Don't get me wrong, I've been working remote for close to 20 years, so I'm not saying office work is better. But I have been working on projects with people who said it didn't matter if the performance was poor, because they'd just order a bigger server or two.

That inability to take into account the physical constraints of our world is one of the things that grind my gears the most: I've been working on embedded software and high-performance backend stuff for a long time, and betting on poor code hygiene to be compensated by someone else is never a good bet. It ends up with re-writing the code again, and again, and again.

When it's not the RAM issues (lookin at you Electron), it's server constraints (oh the surprise when your instance autoscales up), or bandwidth issues (our government is thinking of restricting the use of Netflix and the like 🙄).

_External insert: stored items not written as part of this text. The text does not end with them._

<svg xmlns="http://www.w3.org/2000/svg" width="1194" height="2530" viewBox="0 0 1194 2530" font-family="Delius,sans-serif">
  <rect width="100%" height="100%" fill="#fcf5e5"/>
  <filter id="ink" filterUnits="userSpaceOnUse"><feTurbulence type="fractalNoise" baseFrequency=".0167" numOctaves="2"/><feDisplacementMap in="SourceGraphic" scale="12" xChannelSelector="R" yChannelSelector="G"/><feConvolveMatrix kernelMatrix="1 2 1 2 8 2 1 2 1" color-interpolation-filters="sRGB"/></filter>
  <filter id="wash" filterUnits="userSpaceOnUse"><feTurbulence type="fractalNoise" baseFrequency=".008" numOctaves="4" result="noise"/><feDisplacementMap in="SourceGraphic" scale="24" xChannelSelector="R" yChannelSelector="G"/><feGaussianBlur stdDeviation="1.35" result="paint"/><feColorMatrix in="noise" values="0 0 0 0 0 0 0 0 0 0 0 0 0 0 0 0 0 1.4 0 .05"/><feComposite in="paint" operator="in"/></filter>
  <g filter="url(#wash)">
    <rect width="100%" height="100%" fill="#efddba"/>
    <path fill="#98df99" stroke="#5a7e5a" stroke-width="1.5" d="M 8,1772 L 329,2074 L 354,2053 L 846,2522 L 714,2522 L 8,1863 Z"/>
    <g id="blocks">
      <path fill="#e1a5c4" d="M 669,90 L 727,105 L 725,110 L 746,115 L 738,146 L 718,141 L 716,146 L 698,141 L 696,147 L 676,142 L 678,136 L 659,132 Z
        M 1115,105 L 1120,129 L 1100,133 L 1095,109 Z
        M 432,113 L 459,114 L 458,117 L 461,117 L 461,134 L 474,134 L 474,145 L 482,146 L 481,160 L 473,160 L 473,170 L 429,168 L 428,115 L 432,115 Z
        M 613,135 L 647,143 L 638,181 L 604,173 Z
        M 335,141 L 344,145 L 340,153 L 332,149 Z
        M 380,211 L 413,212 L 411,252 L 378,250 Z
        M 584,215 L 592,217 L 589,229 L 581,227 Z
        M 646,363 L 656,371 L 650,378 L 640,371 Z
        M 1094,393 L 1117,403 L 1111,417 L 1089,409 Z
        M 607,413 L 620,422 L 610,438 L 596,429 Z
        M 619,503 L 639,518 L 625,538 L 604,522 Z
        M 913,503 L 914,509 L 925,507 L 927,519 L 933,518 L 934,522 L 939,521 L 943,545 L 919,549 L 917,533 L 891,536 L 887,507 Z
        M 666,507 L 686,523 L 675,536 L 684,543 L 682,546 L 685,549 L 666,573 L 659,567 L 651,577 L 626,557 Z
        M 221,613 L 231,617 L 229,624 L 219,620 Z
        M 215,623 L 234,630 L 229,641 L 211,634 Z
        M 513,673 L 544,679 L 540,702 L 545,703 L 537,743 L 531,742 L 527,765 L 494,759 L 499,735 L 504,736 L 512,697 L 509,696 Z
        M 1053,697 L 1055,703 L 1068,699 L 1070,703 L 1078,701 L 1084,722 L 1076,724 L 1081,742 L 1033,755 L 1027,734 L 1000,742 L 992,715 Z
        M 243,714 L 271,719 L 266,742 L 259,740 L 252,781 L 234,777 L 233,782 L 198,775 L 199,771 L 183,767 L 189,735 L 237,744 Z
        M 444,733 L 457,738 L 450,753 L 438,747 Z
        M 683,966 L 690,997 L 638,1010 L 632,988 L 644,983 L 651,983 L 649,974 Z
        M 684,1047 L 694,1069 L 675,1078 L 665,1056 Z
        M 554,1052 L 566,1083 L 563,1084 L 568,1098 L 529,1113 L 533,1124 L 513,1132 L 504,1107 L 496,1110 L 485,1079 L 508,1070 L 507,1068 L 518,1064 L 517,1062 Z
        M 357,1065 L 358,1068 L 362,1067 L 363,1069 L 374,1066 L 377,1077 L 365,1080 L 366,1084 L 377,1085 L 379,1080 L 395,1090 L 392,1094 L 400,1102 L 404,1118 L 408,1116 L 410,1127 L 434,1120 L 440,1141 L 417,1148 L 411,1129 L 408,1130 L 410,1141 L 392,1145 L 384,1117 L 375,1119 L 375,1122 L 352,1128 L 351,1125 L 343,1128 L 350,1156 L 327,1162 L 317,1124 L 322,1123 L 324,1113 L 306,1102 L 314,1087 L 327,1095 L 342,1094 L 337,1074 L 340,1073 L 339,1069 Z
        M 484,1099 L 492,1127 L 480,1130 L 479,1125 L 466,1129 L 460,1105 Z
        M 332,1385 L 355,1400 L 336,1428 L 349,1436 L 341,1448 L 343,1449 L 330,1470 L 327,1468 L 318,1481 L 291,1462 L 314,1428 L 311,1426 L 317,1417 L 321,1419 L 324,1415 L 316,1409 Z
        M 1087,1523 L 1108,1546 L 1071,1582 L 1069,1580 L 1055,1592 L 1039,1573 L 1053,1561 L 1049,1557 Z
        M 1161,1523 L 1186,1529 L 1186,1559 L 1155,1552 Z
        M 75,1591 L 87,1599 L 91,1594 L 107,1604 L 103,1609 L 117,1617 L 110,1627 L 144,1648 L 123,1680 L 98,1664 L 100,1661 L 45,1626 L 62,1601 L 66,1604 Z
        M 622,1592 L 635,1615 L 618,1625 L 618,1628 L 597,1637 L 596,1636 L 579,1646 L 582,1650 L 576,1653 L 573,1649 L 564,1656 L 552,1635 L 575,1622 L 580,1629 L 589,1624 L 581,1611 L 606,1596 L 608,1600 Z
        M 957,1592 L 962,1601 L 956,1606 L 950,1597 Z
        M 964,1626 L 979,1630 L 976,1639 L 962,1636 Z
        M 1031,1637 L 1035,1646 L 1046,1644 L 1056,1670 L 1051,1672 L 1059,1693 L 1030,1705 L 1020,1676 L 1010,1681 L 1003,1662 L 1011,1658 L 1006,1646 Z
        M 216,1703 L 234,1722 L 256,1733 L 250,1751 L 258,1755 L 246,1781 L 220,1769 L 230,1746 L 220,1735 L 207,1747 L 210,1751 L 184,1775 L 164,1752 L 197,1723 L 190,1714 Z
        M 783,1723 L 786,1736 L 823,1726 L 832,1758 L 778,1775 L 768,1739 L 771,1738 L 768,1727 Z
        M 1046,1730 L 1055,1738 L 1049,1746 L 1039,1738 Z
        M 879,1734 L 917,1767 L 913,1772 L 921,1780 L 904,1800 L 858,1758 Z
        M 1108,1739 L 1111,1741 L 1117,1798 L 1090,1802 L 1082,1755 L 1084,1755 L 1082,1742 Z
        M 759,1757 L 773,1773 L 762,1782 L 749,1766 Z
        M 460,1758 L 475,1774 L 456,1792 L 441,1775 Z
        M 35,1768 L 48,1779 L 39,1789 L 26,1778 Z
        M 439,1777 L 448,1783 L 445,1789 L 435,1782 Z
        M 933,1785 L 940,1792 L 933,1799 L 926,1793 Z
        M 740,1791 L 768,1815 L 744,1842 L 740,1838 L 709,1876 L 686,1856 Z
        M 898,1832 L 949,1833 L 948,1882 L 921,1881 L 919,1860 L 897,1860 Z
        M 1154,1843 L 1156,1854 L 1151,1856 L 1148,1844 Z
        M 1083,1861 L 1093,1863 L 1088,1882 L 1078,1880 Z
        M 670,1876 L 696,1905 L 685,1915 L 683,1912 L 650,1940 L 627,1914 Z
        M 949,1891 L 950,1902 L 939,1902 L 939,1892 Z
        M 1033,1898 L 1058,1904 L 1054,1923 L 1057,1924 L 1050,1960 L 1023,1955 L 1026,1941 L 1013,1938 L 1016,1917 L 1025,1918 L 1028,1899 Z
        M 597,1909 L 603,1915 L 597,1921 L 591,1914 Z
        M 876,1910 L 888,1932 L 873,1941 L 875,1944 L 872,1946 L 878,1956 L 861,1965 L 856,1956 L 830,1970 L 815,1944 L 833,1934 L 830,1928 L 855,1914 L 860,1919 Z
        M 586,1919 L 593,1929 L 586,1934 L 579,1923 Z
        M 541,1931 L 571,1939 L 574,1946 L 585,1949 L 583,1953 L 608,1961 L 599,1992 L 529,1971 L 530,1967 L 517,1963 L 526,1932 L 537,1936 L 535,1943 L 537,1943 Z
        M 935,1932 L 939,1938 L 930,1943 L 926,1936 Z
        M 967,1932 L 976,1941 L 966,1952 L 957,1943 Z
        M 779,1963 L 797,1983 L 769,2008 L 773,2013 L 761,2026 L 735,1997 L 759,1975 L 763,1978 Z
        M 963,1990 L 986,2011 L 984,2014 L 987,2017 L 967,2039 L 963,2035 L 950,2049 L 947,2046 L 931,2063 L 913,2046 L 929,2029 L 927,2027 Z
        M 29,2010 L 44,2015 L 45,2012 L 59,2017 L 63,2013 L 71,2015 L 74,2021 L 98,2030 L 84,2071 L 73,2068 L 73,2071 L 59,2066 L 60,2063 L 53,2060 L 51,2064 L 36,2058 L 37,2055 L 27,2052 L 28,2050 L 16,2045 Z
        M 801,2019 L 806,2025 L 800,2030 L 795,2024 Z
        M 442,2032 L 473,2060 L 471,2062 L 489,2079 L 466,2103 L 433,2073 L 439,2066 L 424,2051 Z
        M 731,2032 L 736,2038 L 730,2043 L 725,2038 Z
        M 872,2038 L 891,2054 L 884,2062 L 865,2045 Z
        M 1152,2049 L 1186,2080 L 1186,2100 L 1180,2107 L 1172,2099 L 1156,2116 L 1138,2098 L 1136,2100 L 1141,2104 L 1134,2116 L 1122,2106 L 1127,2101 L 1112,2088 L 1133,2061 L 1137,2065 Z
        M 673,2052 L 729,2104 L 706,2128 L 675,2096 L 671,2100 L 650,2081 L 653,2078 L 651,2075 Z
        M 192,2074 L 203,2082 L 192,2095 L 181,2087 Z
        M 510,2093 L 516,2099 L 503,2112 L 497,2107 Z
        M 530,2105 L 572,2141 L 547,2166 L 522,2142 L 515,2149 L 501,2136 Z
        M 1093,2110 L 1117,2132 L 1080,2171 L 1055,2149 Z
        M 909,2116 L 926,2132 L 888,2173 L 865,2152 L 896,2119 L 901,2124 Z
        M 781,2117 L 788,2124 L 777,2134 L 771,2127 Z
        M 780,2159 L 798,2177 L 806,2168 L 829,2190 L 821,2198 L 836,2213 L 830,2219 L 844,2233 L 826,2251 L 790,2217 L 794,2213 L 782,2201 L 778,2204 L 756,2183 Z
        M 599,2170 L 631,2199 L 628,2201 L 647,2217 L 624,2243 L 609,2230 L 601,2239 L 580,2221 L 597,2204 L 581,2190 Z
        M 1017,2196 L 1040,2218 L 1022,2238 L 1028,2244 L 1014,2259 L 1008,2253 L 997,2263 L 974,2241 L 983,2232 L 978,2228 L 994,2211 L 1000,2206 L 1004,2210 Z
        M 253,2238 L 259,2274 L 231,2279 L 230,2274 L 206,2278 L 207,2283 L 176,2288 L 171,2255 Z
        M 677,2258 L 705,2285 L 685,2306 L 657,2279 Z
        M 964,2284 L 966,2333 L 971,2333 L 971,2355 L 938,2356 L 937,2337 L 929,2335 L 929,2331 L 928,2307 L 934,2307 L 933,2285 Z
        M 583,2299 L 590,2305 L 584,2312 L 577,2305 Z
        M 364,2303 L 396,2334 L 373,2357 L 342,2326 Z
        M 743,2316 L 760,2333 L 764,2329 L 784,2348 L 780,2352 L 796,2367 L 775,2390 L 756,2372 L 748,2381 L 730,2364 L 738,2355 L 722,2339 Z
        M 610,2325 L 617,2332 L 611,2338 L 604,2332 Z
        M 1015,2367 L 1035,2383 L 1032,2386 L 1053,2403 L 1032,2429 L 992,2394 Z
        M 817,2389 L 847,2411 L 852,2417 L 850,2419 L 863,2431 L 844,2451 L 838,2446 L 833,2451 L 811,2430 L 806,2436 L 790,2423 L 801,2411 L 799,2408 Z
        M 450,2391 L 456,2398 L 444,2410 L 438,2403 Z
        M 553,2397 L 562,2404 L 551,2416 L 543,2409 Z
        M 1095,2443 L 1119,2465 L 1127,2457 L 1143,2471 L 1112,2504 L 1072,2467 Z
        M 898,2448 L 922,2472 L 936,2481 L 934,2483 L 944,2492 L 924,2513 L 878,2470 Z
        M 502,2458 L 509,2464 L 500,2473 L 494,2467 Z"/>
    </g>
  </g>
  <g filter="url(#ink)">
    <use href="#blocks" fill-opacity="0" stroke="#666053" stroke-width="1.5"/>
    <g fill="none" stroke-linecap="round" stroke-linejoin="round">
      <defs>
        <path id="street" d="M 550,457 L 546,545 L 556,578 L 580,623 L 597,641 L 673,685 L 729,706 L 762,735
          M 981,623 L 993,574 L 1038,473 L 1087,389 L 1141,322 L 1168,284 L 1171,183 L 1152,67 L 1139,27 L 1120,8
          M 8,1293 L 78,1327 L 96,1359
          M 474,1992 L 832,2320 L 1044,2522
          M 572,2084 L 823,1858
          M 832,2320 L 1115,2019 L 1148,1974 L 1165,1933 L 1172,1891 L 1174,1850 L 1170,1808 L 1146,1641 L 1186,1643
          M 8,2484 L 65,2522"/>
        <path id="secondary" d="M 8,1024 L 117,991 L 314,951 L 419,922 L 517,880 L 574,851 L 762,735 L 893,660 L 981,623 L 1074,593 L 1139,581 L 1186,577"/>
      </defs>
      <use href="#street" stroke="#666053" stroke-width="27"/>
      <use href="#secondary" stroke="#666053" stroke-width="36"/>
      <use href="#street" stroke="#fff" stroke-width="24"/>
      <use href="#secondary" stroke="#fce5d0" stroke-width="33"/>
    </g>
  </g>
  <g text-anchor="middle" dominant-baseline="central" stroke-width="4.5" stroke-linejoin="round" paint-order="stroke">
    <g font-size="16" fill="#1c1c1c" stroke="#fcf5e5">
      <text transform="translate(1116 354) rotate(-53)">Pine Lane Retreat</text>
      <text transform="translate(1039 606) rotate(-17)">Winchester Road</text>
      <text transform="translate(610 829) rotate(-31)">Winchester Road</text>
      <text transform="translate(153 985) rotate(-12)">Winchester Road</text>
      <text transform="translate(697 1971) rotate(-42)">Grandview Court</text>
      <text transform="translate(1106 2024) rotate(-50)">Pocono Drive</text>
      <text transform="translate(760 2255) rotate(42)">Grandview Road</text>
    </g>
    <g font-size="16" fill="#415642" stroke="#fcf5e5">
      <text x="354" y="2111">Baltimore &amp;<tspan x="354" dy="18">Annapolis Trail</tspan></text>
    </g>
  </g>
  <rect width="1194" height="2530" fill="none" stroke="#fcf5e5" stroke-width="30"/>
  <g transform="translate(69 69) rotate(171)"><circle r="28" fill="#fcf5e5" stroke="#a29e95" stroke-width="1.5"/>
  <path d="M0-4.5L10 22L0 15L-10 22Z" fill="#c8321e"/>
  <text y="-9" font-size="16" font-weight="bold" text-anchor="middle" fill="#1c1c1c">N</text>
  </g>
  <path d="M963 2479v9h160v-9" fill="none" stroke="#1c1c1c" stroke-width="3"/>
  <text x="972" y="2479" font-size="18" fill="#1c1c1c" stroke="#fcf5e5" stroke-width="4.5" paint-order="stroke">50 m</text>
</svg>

This situation will hopefully remove the attention from the people who can talk and present the best, and back onto more objective metrics (aka "does it work under load?")

I don't rent a small server because I'm cheap. I do it because I can't release any software that doesn't work "correctly" on the bare minimum of specs I have decided the users will have. Then again, when it explodes, it's a great opportunity to learn new things about optimization and constraints 🧐

Since the situation will last a while longer, I hope it reminds everyone that what we do isn't magic. It's science, and we can't wave the problems and constraints away.